Public interest entities

Credit institutions, insurance companies, pension funds and and securities issuers, whose securities are listed on a regulated market, are defined as public interest entities in the Act on Auditors and Audits No. 94/2019 on Auditors and Auditing and Act No. 3/2006 on Annual Accounts as public interest entities.[1]

The acts underscore the macroeconomic importance of such entities by making greater demands on the reliability and integrity of their audits. The purpose is to ensure the quality of their annual accounts and other financial information. A special supervisory committee, the audit committee, is required to operate within a public interest entity. The board is responsible for appointing the audit committee, and committee members must be independent of the entity's auditor, with the majority of members also being independent of the entity itself. The audit committee's role includes having supervision over the process of preparing financial statements, the functionality and organisation of internal controls, and the audit of annual accounts. Furthermore, the audit committee makes a proposal to the board for the selection of an auditor and monitors the auditor's work. To ensure the independence of audits within public interest entities, there are limitations on the auditor's period of service, increased requirements for quality control of the work of the auditor or audit firm, and they are required to publish a transparency report containing information about the relevant auditor or audit firm.

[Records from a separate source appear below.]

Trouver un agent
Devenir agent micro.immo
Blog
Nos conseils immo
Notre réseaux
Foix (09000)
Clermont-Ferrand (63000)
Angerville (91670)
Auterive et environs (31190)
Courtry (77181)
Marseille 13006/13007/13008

Auditors and audit committees at public interest entities thus play a crucial role in verifying the reliability of financial information. Such information is an essential factor in maintaining a healthy and normal financial market, as well as strengthening the confidence of investors, shareholders, and the public in the entities' operations and the financial market. Reliable financial information also strengthens the Central Bank's supervision of the relevant entities.

Meetings with Auditors

The Central Bank of Iceland is required to convene regular meetings with external auditors of relevant entities, according to Guidelines No. 4/2015 on the communication between the Central Bank and external auditors of supervised entities that are also public interest entities, considering factors such as size, scope of operations, and systemic importance. The Guidelines state that at the beginning and end of an audit for entities covered by the Guidelines, the Central Bank should convene regular meetings with the external auditors of the relevant entities. The purpose of these meetings is to support improved supervision and auditing and to increase the flow of information between the Central Bank and external auditors of public interest entities.

Referring to the above and Article 1.1.1 of the Guidelines, the Central Bank plans to hold annual meetings with external auditors of Arion banki hf., Íslandsbanki hf. and Landsbankinn hf., and every other year with external auditors of the pension funds Gildi Lífeyrissjóður, Lífeyrissjóður starfsmanna ríkisins, and Lífeyrissjóður verslunarmanna, and the insurance companies Sjóvá-Almennar tryggingar hf., TM hf., and Vátryggingafélag Íslands hf. Meetings will be held with external auditors of smaller entities if necessary.

[1] Commercial banks, savings banks and credit companies are considered credit institutions, cf. Article 4 of the Act on Financial Undertakings No. 161/2002. Financial undertakings other than credit institutions are considered public interest entities if their securities are listed on a regulated market.